Household debt loads inch higher: StatsCan
Net worth also higher
The total amount of debt that Canadians hold in relation to their incomes continued to inch higher in the first quarter, Statistics Canada data revealed Monday.
The debt-to-income level ticked almost a full percentage point higher to 147.3 per cent in the January to March period, the agency said. The figure is a measure of total debt load — including mortgage and consumer debt — versus disposable income.
The figure has been trending higher since the third quarter of 2010, even as policymakers such as Bank of Canada Governor Mark Carney and Finance Minister Jim Flaherty urge Canadians to firm up their finances ahead of rising interest rates.
A decline in durable goods spending pushed consumer credit lower, but stable borrowing costs as well as higher housing resale and renovation activities pushed mortgage debt higher, the agency said.
Home owners' equity as a percentage of real estate assets fell marginally, continuing a trend that started last year.

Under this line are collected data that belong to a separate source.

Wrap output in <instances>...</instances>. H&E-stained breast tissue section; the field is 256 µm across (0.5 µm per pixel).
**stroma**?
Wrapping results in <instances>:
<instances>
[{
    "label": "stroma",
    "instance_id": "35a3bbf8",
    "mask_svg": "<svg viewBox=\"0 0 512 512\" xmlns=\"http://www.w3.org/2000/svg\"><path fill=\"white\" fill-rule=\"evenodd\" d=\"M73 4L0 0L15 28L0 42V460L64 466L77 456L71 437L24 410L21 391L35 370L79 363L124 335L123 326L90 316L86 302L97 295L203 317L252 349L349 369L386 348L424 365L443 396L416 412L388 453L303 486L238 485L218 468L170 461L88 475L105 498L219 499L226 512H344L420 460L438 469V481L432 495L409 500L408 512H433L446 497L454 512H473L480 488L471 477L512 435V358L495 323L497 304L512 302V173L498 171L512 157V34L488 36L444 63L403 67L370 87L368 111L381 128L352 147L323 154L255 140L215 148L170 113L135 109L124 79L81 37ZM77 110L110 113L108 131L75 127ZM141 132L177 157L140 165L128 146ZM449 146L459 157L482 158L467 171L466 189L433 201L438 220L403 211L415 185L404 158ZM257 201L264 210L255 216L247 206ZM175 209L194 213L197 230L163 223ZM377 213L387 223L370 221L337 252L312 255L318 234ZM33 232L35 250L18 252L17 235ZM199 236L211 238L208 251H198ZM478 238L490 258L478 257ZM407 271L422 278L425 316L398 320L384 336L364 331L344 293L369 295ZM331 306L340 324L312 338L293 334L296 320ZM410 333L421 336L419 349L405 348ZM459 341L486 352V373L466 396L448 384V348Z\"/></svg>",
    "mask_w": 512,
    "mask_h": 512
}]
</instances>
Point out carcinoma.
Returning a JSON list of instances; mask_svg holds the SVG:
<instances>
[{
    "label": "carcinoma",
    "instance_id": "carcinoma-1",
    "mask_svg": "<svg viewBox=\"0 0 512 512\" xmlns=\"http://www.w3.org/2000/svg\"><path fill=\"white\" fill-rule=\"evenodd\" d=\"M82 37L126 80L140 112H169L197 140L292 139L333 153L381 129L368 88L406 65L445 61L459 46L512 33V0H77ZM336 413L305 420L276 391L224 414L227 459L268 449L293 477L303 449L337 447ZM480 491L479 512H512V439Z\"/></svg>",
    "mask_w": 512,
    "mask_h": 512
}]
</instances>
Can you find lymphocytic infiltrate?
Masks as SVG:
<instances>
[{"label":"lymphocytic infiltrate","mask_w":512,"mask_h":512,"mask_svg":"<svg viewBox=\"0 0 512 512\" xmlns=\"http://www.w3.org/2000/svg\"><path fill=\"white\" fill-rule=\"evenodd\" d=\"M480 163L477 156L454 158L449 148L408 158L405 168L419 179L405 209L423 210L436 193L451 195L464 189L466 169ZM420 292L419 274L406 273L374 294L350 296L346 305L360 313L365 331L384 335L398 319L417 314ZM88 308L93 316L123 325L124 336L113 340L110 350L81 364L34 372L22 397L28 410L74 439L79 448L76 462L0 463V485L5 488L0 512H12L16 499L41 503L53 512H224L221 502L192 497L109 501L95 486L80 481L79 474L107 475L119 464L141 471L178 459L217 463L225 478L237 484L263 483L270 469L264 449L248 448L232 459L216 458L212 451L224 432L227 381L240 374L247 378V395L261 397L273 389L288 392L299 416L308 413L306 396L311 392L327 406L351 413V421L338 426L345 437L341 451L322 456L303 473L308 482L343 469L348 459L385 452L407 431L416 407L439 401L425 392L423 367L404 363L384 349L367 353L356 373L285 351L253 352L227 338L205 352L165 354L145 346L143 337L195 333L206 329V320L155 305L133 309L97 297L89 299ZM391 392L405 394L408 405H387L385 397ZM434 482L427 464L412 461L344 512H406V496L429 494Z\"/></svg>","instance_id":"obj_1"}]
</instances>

The debt loads of Canadians increased in the first quarter, but at the same time, their net worth also went up. Household net worth increased by one per cent to $6.3 trillion. That comes on the heels of a 2.4 per cent increase in the previous quarter.
On a per capita basis, household net worth was $184,700 in the first quarter. That compares with $183,300 in the previous quarter.
Strong gains in the housing market explains much of the increase, but financial assets also appreciated. The benchmark S&P/TSX Composite Index gained 5.1 per cent during the quarter.